There are a lot of projects out there where the "project manager" and the "resource manager" are different people. It's not necessarily an impossible setup - but it does require that everyone be on the same page.
Generally the line that is drawn is that the project manager manages the resources and the resource manager manages the people. If the people aren't skilled enough, efficient enough or have work-performance problems - it falls on the resource manager to fix it. If there isn't enough man-power, computing resources, or other tools needed to do that job - the project manager figures out how to wrangle them.
That still splits the people - because "people hours" is a resource. But getting adequate and timely work hours from personnel is usually a conversation between a project manager and a resource manager.
Time for a Conversation
It sounds like you've hit the time when a meeting with the tester's resource manager is a good plan. I'd make sure the meeting includes:
- Confirm the resource manager's awareness of your project timeline
- Verify that resource manager is prepared for the resources allocated to be spending X number of hours per week testing your project.
- Make the resource manager aware of how many hours a week have actually been available so far, and why this is putting your project schedule at risk
You are likely to get 1 of 3 reactions:
"Wow! I didn't know that! They told me everything was fine - let's make a plan that gets you what you need, I know how important your project is!" Followed by some form of reasonable plan to make sure that the other priorities don't continue to trump your work.
"Well... you see... we have these other priorities we can't drop" which is the polite way of saying "this other work is more important than your work, so I'm going to continue to go the way we are going". At which point, it's time to return to your boss and say "there are no available resources for this project, the schedule will slip" and let bigger guns take over.
"My people can't do what you want them to" - either they don't have the skills or don't have the tools. At which point, it'll be up to you and the resource manager to work through this, but at least you can work together.
Keep People Engaged
Don't let the resource manager who does manage the people off the hook. Include them in your status reports. First status report after the conversation should be something like:
- I started these status reports to keep everyone aware of our progress.
- These are the key days
- This is our current status
- Current Risks - (big risk) slip in schedule from lack of availability of testers.
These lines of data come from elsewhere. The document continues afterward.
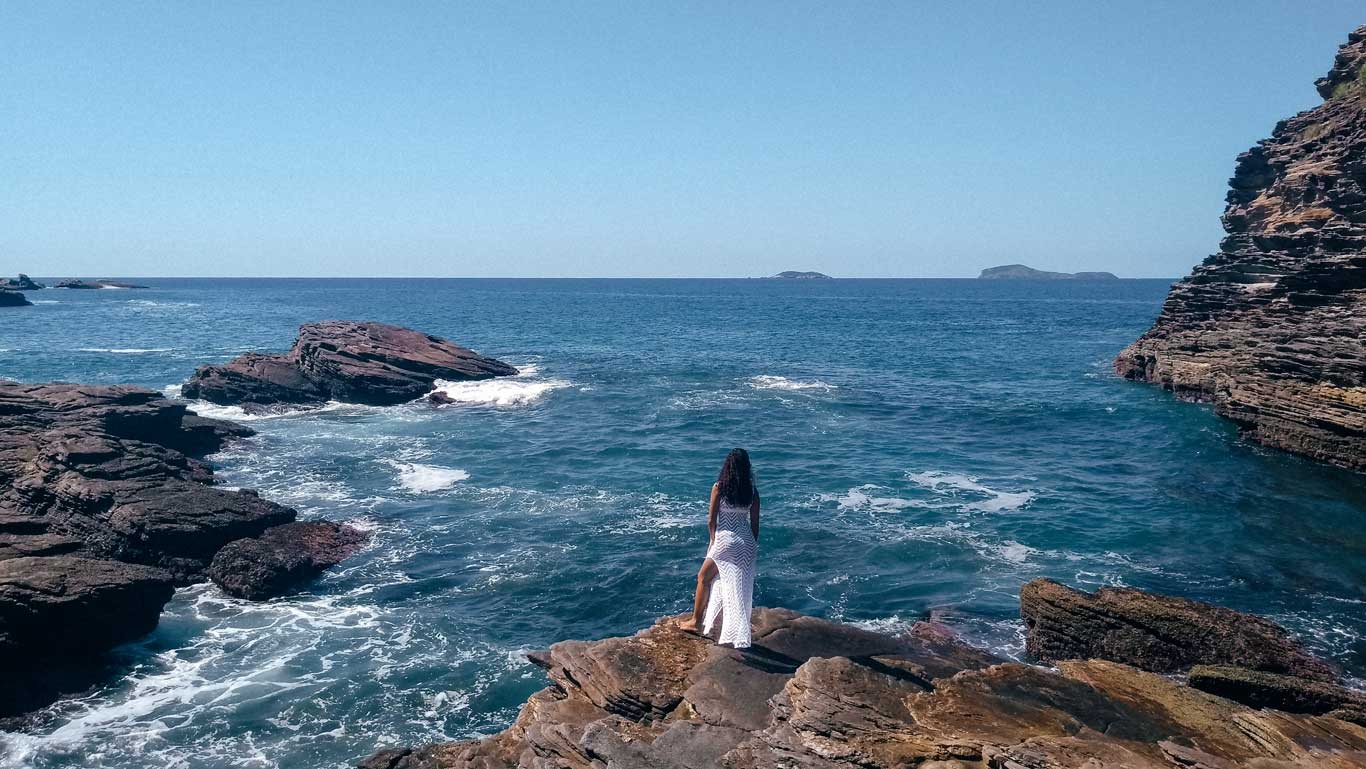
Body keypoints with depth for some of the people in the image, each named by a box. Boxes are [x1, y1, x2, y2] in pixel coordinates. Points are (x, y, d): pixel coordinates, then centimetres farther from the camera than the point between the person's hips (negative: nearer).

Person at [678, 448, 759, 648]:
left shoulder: (719, 487, -9)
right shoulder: (752, 491, 0)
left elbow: (711, 520, -5)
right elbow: (755, 524, 5)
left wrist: (713, 540, 10)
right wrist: (752, 547, 16)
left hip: (725, 540, -4)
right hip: (747, 542, 4)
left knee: (703, 578, 15)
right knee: (741, 587, 13)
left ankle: (696, 621, 22)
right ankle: (737, 635, 19)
- mitigation: I really want to thank X resource manager - we worked through the problem and he's committed to do XYZ to get testers on board.
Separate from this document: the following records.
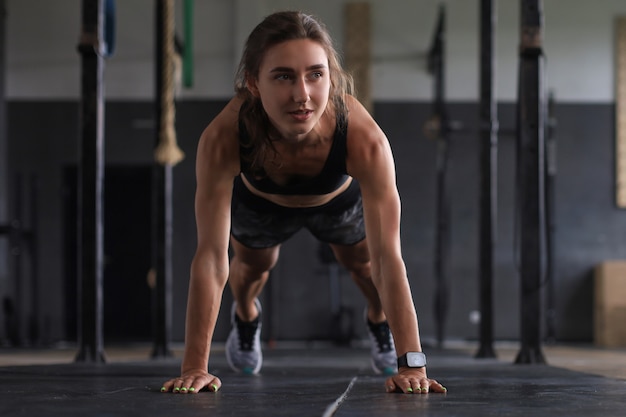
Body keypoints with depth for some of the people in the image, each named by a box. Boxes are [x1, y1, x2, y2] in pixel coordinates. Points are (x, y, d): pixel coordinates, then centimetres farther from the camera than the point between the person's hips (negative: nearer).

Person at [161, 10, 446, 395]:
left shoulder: (364, 139, -46)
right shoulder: (222, 139, -45)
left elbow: (387, 255, -45)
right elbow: (212, 256, -42)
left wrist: (411, 365, -47)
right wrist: (195, 367, -43)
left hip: (341, 200, 0)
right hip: (259, 201, 1)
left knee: (364, 264, 18)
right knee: (253, 265, 23)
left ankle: (378, 319, 54)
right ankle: (246, 316, 59)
Further status reports cover the last 3 bullets and report on the recovery (or lack thereof) of the schedule.
While I favor conversations for fixing problems, status reports in written (email) form are much better for tracking accountability. No one can deny you sent it, you can copy many people, and they provide a documented record of the history. As such, they have more weight and when a status report shows a project going sour, people tend to take it more seriously (presuming you can get people to pay attention in the first place).